Sadly, it’s true that the South African diaspora has a largely negative influence on confidence in this country. It would not be a problem if their fretting about how long we will last before we go over the cliff, was merely a reflection of their concern for us, their friends and families. The problem is that it does impact on foreign investment, which is critical for our economic wellbeing. People thinking of visiting or investing in this country, are often deterred by the stories of those that have left us. As you know, we’re also in the hospitality trade at Hartford House, which hosts many foreign visitors. I have yet to meet anyone who is visiting South Africa for the first time without being blown away by the beauty of this country and the warmth of its people. It’s not for nothing that South Africa has the highest ratio of repeat visitors of all long haul destinations in the world.
This was a long story in the end, when in truth, all I wanted to tell you about was one of the most thrilling racehorse sales in South African history, yet I think it was worth the telling. The reason is, it reminds us again why this country has produced more world class companies than any other of its size; our people are nothing if they’re not gutsy, adventurous and brimming with bloody-minded determination. And that’s why they were back at the ringside at this weekend’s Ready To Run Sale, all looking for that elusive creature that might take them to the Number One box at the Vodacom Durban July, the J&B Met, the Sansui Summer Cup or the Emperors Palace Ready To Run Cup. They know this country is not for the wishy-washy or the fence- sitters. You need to know who you are and what you stand for. It keeps you on your toes and holds your soul to ransom. And often on the edge of your seat. At the same time, it keeps you stimulated, driven, and bungey-jumpingly alive.

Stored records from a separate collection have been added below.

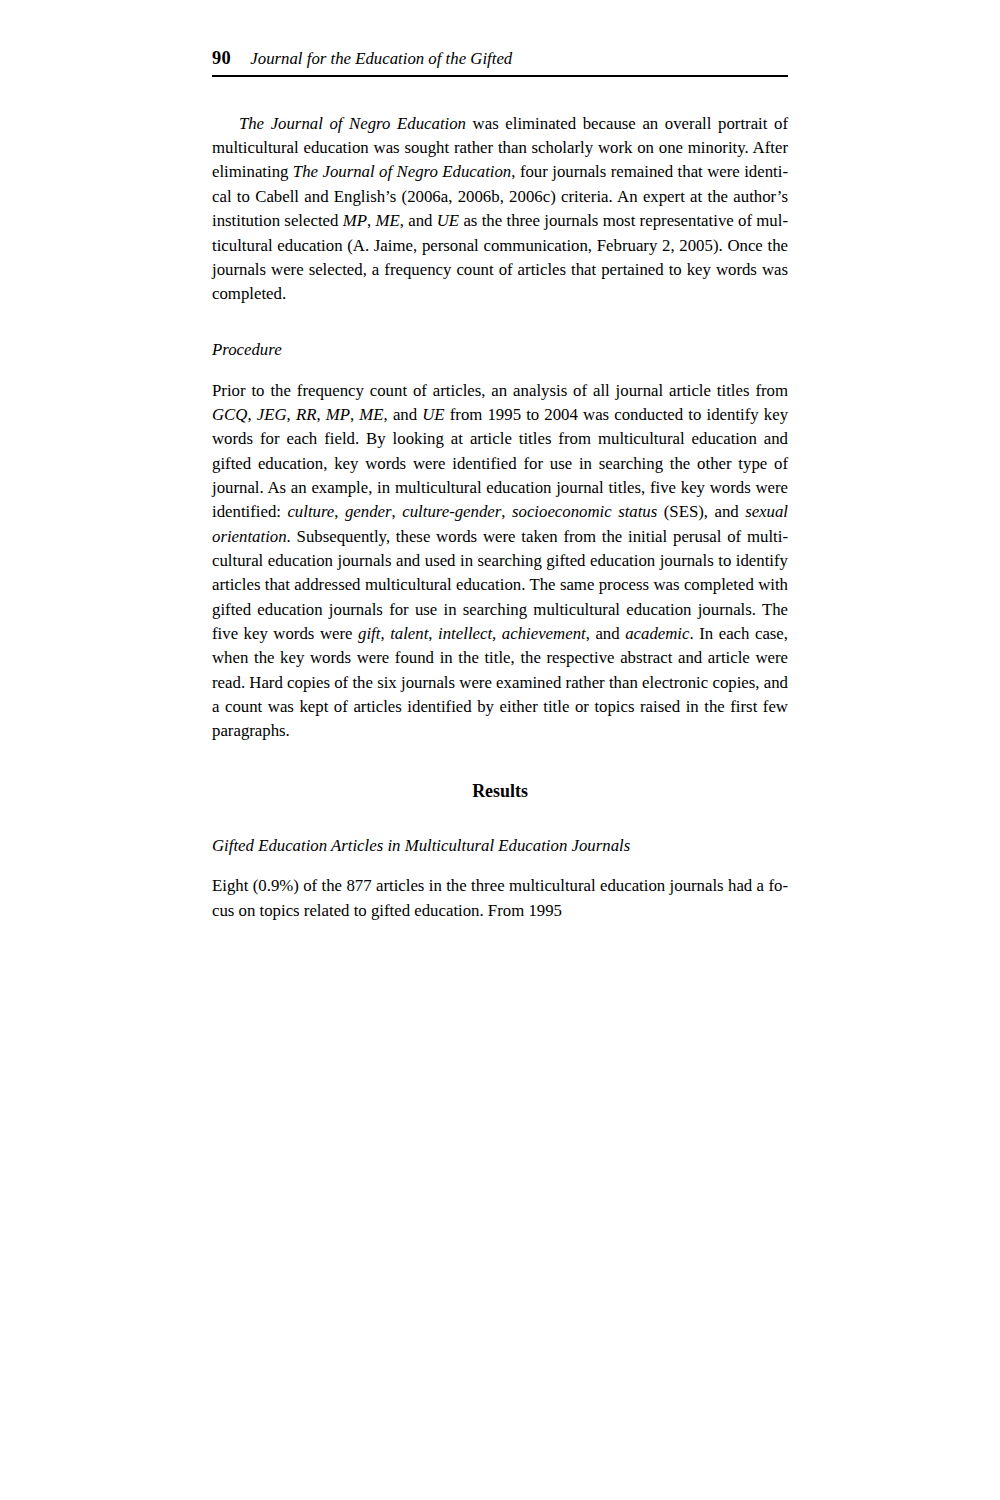90 Journal for the Education of the Gifted
The Journal of Negro Education was eliminated because an overall portrait of multicultural education was sought rather than scholarly work on one minority. After eliminating The Journal of Negro Education, four journals remained that were identical to Cabell and English’s (2006a, 2006b, 2006c) criteria. An expert at the author’s institution selected MP, ME, and UE as the three journals most representative of multicultural education (A. Jaime, personal communication, February 2, 2005). Once the journals were selected, a frequency count of articles that pertained to key words was completed.
Procedure
Prior to the frequency count of articles, an analysis of all journal article titles from GCQ, JEG, RR, MP, ME, and UE from 1995 to 2004 was conducted to identify key words for each field. By looking at article titles from multicultural education and gifted education, key words were identified for use in searching the other type of journal. As an example, in multicultural education journal titles, five key words were identified: culture, gender, culture-gender, socioeconomic status (SES), and sexual orientation. Subsequently, these words were taken from the initial perusal of multicultural education journals and used in searching gifted education journals to identify articles that addressed multicultural education. The same process was completed with gifted education journals for use in searching multicultural education journals. The five key words were gift, talent, intellect, achievement, and academic. In each case, when the key words were found in the title, the respective abstract and article were read. Hard copies of the six journals were examined rather than electronic copies, and a count was kept of articles identified by either title or topics raised in the first few paragraphs.
Results
Gifted Education Articles in Multicultural Education Journals
Eight (0.9%) of the 877 articles in the three multicultural education journals had a focus on topics related to gifted education. From 1995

From a Summerhill perspective, there was also a reassuring message in the performance of our young stallions. This new generation is a collective step or two above anything we’ve had before, to the degree that at the sale, they were matching paces, stride-for-stride, with the tried and tested. At last, there was recognition in the marketplace for Admire Main, a world class racing son of one of the greatest sire influences in the world, yet he’s a horse who’s had to prove his own mettle in his adoptive home because too many had doubts about Japan, as well as Sunday Silence, if you can believe it. He averaged R204,000. Then there was his contemporary, A.P. Arrow, who had the benefit in his sire, of a recognisable colossus of American breeding, A.P. Indy. His youngsters had already caught the imaginations of our judges at the gallops, and his somewhat larger entry averaged a lofty R149,000.

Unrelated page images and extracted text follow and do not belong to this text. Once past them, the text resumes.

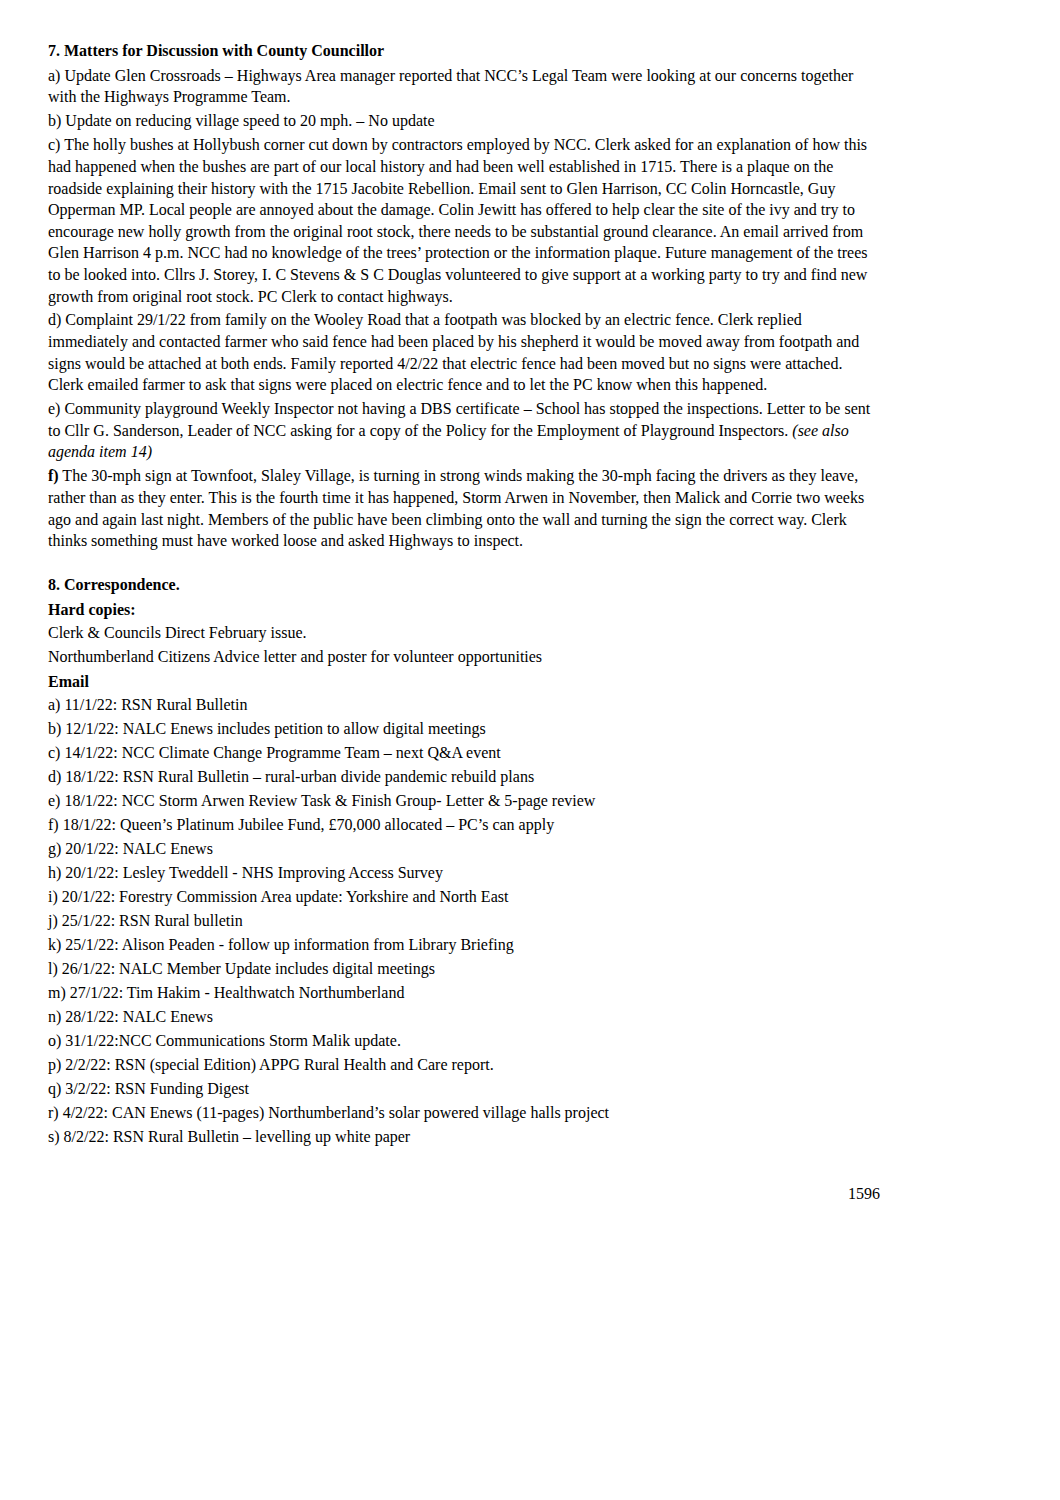7. Matters for Discussion with County Councillor
a) Update Glen Crossroads – Highways Area manager reported that NCC’s Legal Team were looking at our concerns together with the Highways Programme Team.
b) Update on reducing village speed to 20 mph. – No update
c) The holly bushes at Hollybush corner cut down by contractors employed by NCC. Clerk asked for an explanation of how this had happened when the bushes are part of our local history and had been well established in 1715. There is a plaque on the roadside explaining their history with the 1715 Jacobite Rebellion. Email sent to Glen Harrison, CC Colin Horncastle, Guy Opperman MP. Local people are annoyed about the damage. Colin Jewitt has offered to help clear the site of the ivy and try to encourage new holly growth from the original root stock, there needs to be substantial ground clearance. An email arrived from Glen Harrison 4 p.m. NCC had no knowledge of the trees’ protection or the information plaque. Future management of the trees to be looked into. Cllrs J. Storey, I. C Stevens & S C Douglas volunteered to give support at a working party to try and find new growth from original root stock. PC Clerk to contact highways.
d) Complaint 29/1/22 from family on the Wooley Road that a footpath was blocked by an electric fence. Clerk replied immediately and contacted farmer who said fence had been placed by his shepherd it would be moved away from footpath and signs would be attached at both ends. Family reported 4/2/22 that electric fence had been moved but no signs were attached. Clerk emailed farmer to ask that signs were placed on electric fence and to let the PC know when this happened.
e) Community playground Weekly Inspector not having a DBS certificate – School has stopped the inspections. Letter to be sent to Cllr G. Sanderson, Leader of NCC asking for a copy of the Policy for the Employment of Playground Inspectors. (see also agenda item 14)
f) The 30-mph sign at Townfoot, Slaley Village, is turning in strong winds making the 30-mph facing the drivers as they leave, rather than as they enter. This is the fourth time it has happened, Storm Arwen in November, then Malick and Corrie two weeks ago and again last night. Members of the public have been climbing onto the wall and turning the sign the correct way. Clerk thinks something must have worked loose and asked Highways to inspect.
8. Correspondence.
Hard copies:
Clerk & Councils Direct February issue.
Northumberland Citizens Advice letter and poster for volunteer opportunities
Email
a) 11/1/22: RSN Rural Bulletin
b) 12/1/22: NALC Enews includes petition to allow digital meetings
c) 14/1/22: NCC Climate Change Programme Team – next Q&A event
d) 18/1/22: RSN Rural Bulletin – rural-urban divide pandemic rebuild plans
e) 18/1/22: NCC Storm Arwen Review Task & Finish Group- Letter & 5-page review
f) 18/1/22: Queen’s Platinum Jubilee Fund, £70,000 allocated – PC’s can apply
g) 20/1/22: NALC Enews
h) 20/1/22: Lesley Tweddell - NHS Improving Access Survey
i) 20/1/22: Forestry Commission Area update: Yorkshire and North East
j) 25/1/22: RSN Rural bulletin
k) 25/1/22: Alison Peaden - follow up information from Library Briefing
l) 26/1/22: NALC Member Update includes digital meetings
m) 27/1/22: Tim Hakim - Healthwatch Northumberland
n) 28/1/22: NALC Enews
o) 31/1/22:NCC Communications Storm Malik update.
p) 2/2/22: RSN (special Edition) APPG Rural Health and Care report.
q) 3/2/22: RSN Funding Digest
r) 4/2/22: CAN Enews (11-pages) Northumberland’s solar powered village halls project
s) 8/2/22: RSN Rural Bulletin – levelling up white paper
1596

Strongholdand Mullins Bay, with their second crops, were recognised for what their progeny had already achieved at the races, and it was such a tragedy that Mullins Bay was robbed of the hot favourite, Tinchy Stryder at the start of South Africa’s second richest race on Saturday. Her form in lowering the colours of Negevand Blue Ridge Mountain in her previous outing, was franked on the button by the former’s staggering closure in the Ready To Run Cup, and Blue Ridge Mountain’s short-head second in the Starling Stakes (Gr.3). While we all know there’s a long furrow to plough, these are the first signs of an emerging generation which could just be “the business.”
Yet another highlight totally unconnected with stallions, was the performance of a lady. By that, we mean a proper Lady. Judy Kensington (otherwise correctly known as Lady Kensington) has been consigning horses to our sales for decades. She’s bred many a decent runner, yet she’s never been successful in the salesring. So when her Mullins Bay filly out of the Stakes-winning mare Sugar Biscuit, made R450,000, it was enough (I have to confess) to make grown men cry. As well as a whole lot of ladies.